Resolving deltas: 100% (1272/1272), done.
user@snortserver:~$ echo 'export PATH="$HOME/.rbenv/bin:$PATH"' >> ~/.bashrc
user@snortserver:~$ echo 'eval "$(rbenv init -)"' >> ~/.bashrc

user@snortserver:~$ type rbenv
rbenv is a function
rbenv ()
{
    local command;
    command="$1";
    if [ "$#" -gt 0 ]; then
        shift;
    fi;
    case "$command" in
        rehash | shell)
            eval "`rbenv "sh-$command" "$@"`"
        ;;
        *)
            command rbenv "$command" "$@"
        ;;
    esac
}

  rbenv install 2.2.0
  rbenv global 2.2.0
  gem install rake
  gem update --system
  gem install rubygems-update
  update_rubygems
  gem install rails

Download snorby
  git clone https://github.com/Snorby/snorby

Edit snorby config:
  vi config/snorby_config.yml
  # If timezone_search is undefined or false, searching based on time will
  # use UTC times (historical behavior).
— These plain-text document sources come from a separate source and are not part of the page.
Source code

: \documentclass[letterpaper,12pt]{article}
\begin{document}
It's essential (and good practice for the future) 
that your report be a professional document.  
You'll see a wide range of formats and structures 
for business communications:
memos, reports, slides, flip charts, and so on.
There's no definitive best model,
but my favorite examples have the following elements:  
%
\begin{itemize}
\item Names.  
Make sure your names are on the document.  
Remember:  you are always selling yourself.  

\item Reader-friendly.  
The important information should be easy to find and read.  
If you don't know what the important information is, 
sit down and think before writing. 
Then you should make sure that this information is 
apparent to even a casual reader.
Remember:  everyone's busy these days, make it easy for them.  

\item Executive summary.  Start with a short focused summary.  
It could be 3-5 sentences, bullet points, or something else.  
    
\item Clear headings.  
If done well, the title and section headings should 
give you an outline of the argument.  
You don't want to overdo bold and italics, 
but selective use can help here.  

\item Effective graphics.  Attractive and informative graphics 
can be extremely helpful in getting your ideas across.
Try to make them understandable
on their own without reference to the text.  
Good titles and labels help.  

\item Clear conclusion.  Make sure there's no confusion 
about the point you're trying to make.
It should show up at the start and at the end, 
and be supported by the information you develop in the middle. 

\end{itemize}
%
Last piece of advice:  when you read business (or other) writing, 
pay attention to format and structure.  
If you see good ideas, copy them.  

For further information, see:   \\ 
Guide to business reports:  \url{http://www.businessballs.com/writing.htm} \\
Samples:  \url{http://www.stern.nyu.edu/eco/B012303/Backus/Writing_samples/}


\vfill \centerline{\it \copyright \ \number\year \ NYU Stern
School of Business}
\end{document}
If timezone_search is true
  # searching will use local time.
  timezone_search: true
  # uncomment to set time zone to time zone of box from /usr/share/zoneinfo, e.g. "America/Cancun"
  # time_zone: 'UTC'

Install snorby:
  cd snorby
  bundle install

If you encounter problem with json:
In file included from generator.c:1:0:
../fbuffer/fbuffer.h: In function ‘fbuffer_to_s’:
../fbuffer/fbuffer.h:175:47: error: macro "rb_str_new" requires 2 arguments, but only 1 given
../fbuffer/fbuffer.h:175:20: warning: initialization makes integer from pointer without a cast [enabled by default]
make: *** [generator.o] Error 1

make failed, exit code 2

then install latest json:
  gem install json
  bundle update json

If you encounter problem with eventmachine:
em.cpp: In member function ‘void EventMachine_t::_RunEpollOnce()’:
em.cpp:574:37: error: ‘rb_thread_select’ was not declared in this scope
em.cpp: In member function ‘int SelectData_t::_Select()’:
em.cpp:827:67: error: ‘rb_thread_select’ was not declared in this scope
em.cpp: In member function ‘void EventMachine_t::_RunSelectOnce()’:
em.cpp:946:40: error: ‘rb_thread_select’ was not declared in this scope
make: *** [em.o] Error 1

make failed, exit code 2

the install latest eventmachine:
  bundle update eventmachine

Once bundle install passes:
  rake snorby:setup
  rails -e production

Now you can access snorby:
http://localhost/snorby
user: snorby@example.com
pass: snorby
NB! Change your password!

You can run snorby as a standalone application or you can use passenger/apache to start with web server (not covered in this guide).